• _Directive_: Return every line of text in the data below verbatim, omitting the pictures.
Start of Supplied information
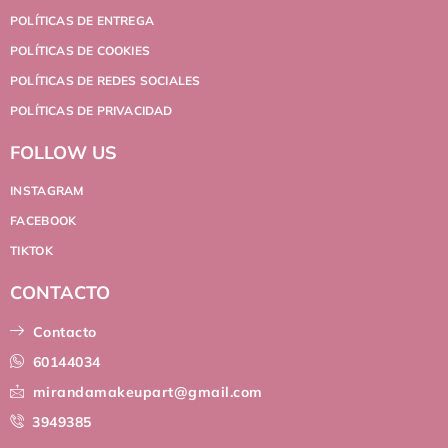
POLÍTICAS DE ENTREGA
POLÍTICAS DE COOKIES
POLÍTICAS DE REDES SOCIALES
POLÍTICAS DE PRIVACIDAD
FOLLOW US
INSTAGRAM
FACEBOOK
TIKTOK
CONTACTO
Contacto
60144034
mirandamakeupart@gmail.com
3949385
End of Supplied information
• _Response_:
POLÍTICAS DE ENTREGA
POLÍTICAS DE COOKIES
POLÍTICAS DE REDES SOCIALES
POLÍTICAS DE PRIVACIDAD
FOLLOW US
INSTAGRAM
FACEBOOK
TIKTOK
CONTACTO
Contacto
60144034
mirandamakeupart@gmail.com
3949385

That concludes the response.